01 - Rinse the basmati rice under cold water until it runs clear. In a medium saucepan, combine rice, water, and salt. Bring to a boil over medium-high heat, then reduce heat to low. Cover and simmer for 12 to 15 minutes until the rice is tender. Remove from heat and let stand, covered, for 5 minutes. Fluff with a fork before serving.
02 - Heat coconut oil in a large skillet or Dutch oven over medium heat. Add the chopped onion and sauté for 5 to 6 minutes until softened and golden.
03 - Stir in the minced garlic, grated ginger, and chopped green chili if using. Cook for 1 minute until fragrant.
04 - Add ground cumin, coriander, paprika, garam masala, turmeric, and chili powder. Stir continuously and toast the spices for 1 to 2 minutes to release their aroma.
05 - Pour in the crushed tomatoes and bring the mixture to a gentle simmer. Cook for 5 minutes, stirring occasionally to prevent sticking.

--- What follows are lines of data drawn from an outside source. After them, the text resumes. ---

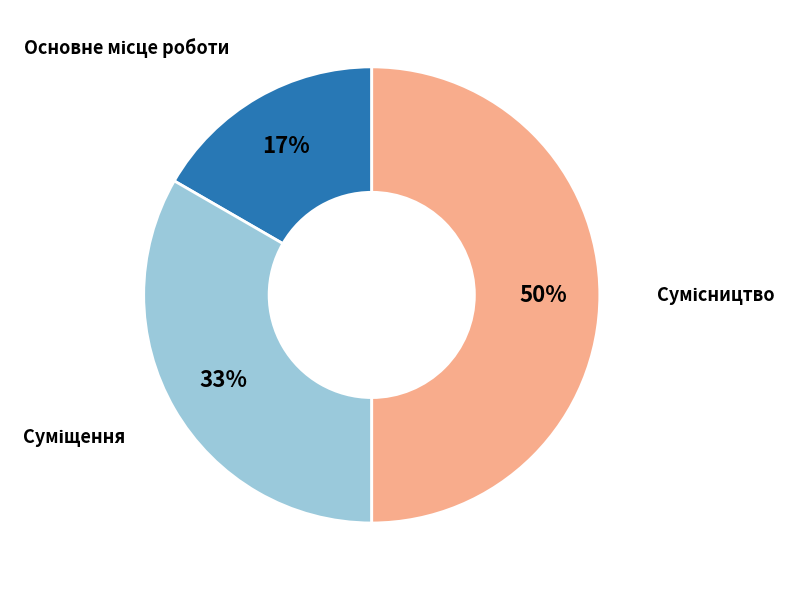

How many segments does this pie chart have?

3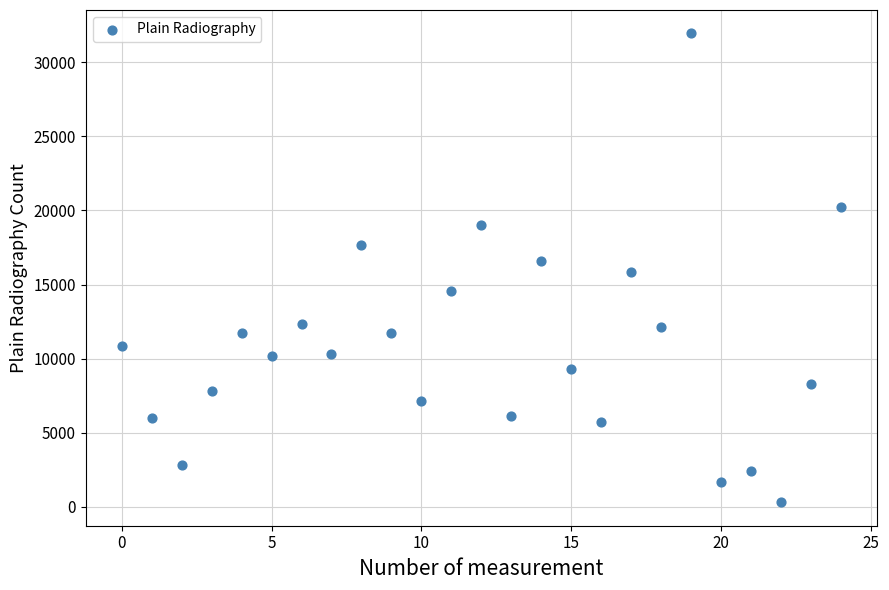

What is the range of Y values (max minus min)?

31625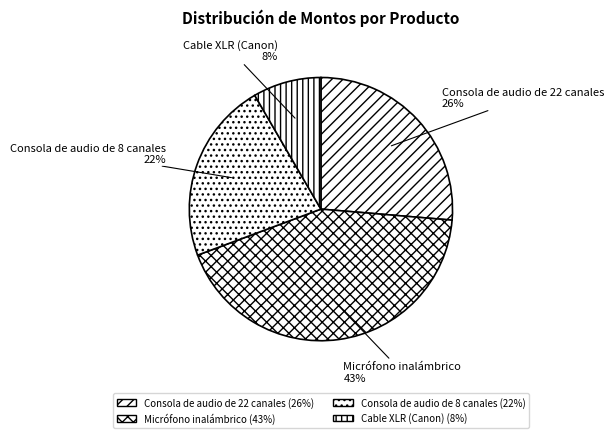

Is the sum of Cable XLR (Canon) and Micrófono inalámbrico greater than half?

Yes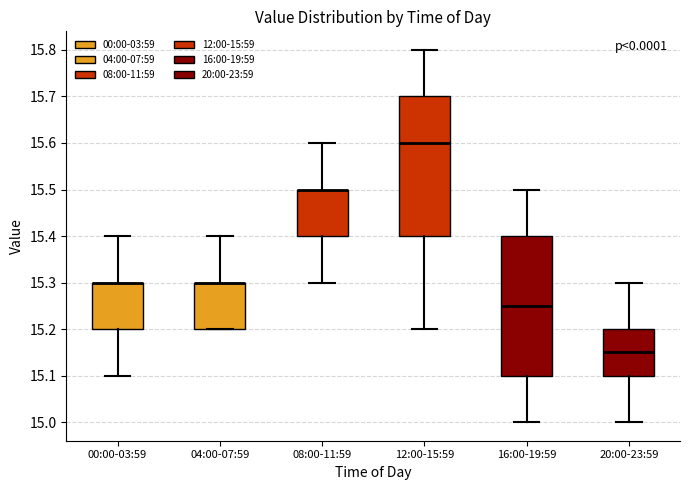

Reading left to right, transcribe this box plot: for each box, give where its median line is, the range the box spans, and where its two whiskers end, as read against the y-axis. The values are not printed on the chart, so give them approximately, as read against the axis.

00:00-03:59: median 15.30 (drawn on the box's upper edge), box 15.20 to 15.30, whiskers 15.10 to 15.40
04:00-07:59: median 15.30 (drawn on the box's upper edge), box 15.20 to 15.30, whiskers 15.20 to 15.40
08:00-11:59: median 15.50 (drawn on the box's upper edge), box 15.40 to 15.50, whiskers 15.30 to 15.60
12:00-15:59: median 15.60, box 15.40 to 15.70, whiskers 15.20 to 15.80
16:00-19:59: median 15.25, box 15.10 to 15.40, whiskers 15.00 to 15.50
20:00-23:59: median 15.15, box 15.10 to 15.20, whiskers 15.00 to 15.30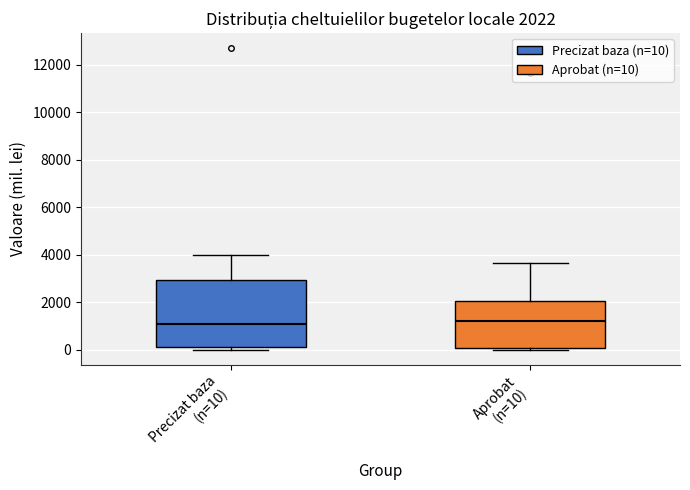

Comparing the boxes themselves (not the whiskers), which one is the tallest?

Precizat baza (n=10)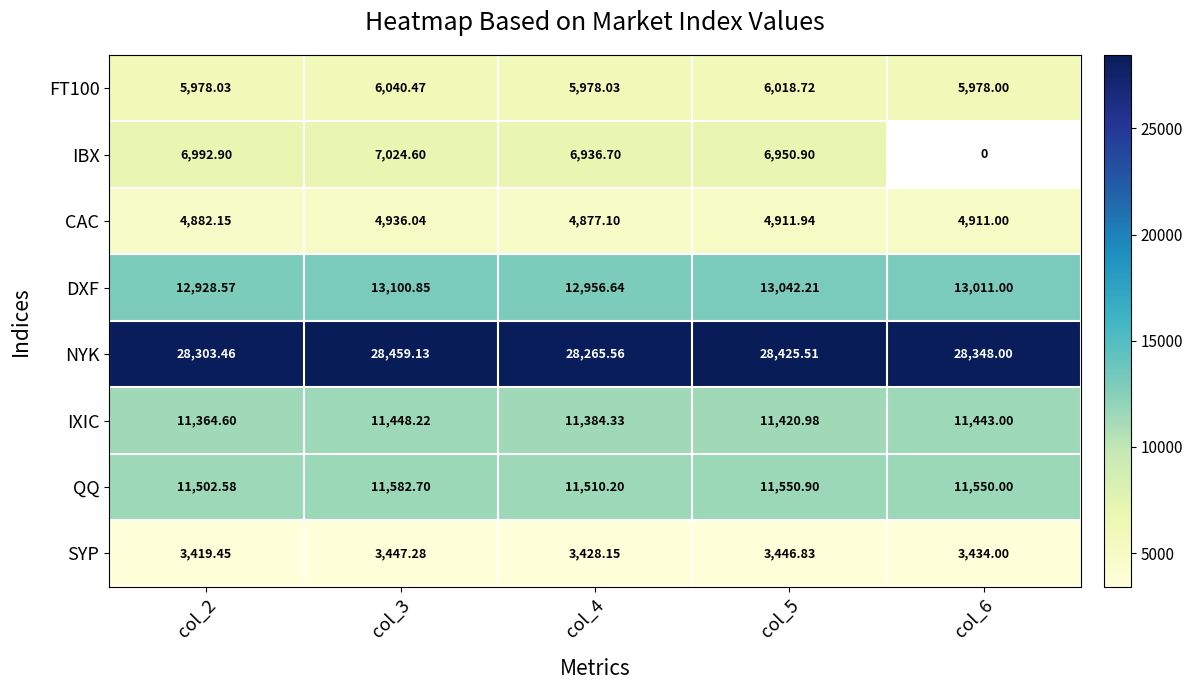

What is the spread (max minus min) of values at col_5?

24978.7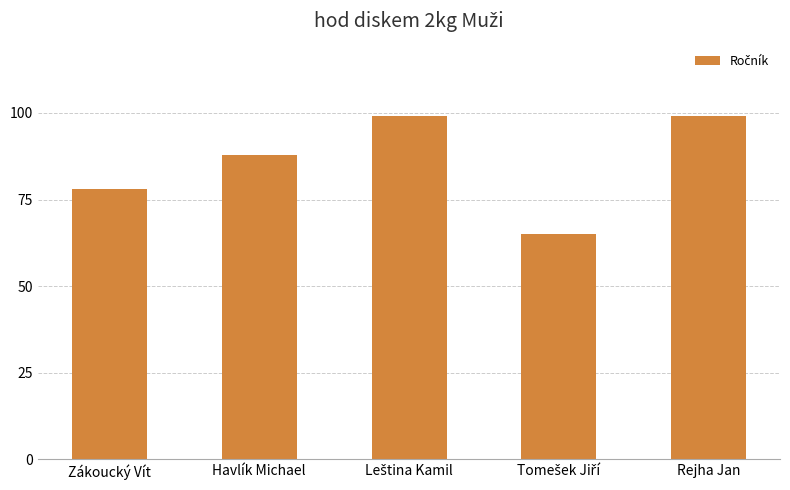

What is the smallest value displayed?

65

06 - Add drained chickpeas, coconut milk, salt, and black pepper. Mix thoroughly, then reduce the heat. Let the sauce simmer uncovered for 15 to 20 minutes, allowing it to thicken and the flavors to meld.
07 - Stir in fresh lemon juice and chopped cilantro. Taste and adjust seasoning as needed.
08 - Spoon the chickpea tikka masala over the prepared basmati rice. Garnish with additional cilantro as desired.

# Expert Tips:

01 -
  • The sauce clings to each chickpea without feeling heavy, thanks to the balance of coconut milk and tomatoes.
  • Every spice plays a role, building warmth without overwhelming heat.
  • It comes together in under an hour and tastes like you simmered it all day.
  • Leftovers deepen in flavor overnight, making lunch the next day something to look forward to.
02 -
  • Rinsing the rice is not optional, skip it and you will end up with gummy, clumped grains instead of light and fluffy.
  • Toast the spices until they smell nutty and bold, not burned, this step makes or breaks the depth of flavor.
  • Do not rush the simmer, the sauce needs time to thicken and the chickpeas need time to drink in all that spiced richness.
  • Taste before serving and adjust, a pinch more salt or an extra squeeze of lemon can elevate the whole dish.
03 -
  • Use full-fat coconut milk, light versions will not give you the creamy, luxurious texture this dish deserves.
  • Let the rice rest covered off the heat for five minutes after cooking, it finishes steaming and becomes perfectly fluffy.
  • For a restaurant-style finish, drizzle a tiny bit of coconut cream on top just before serving.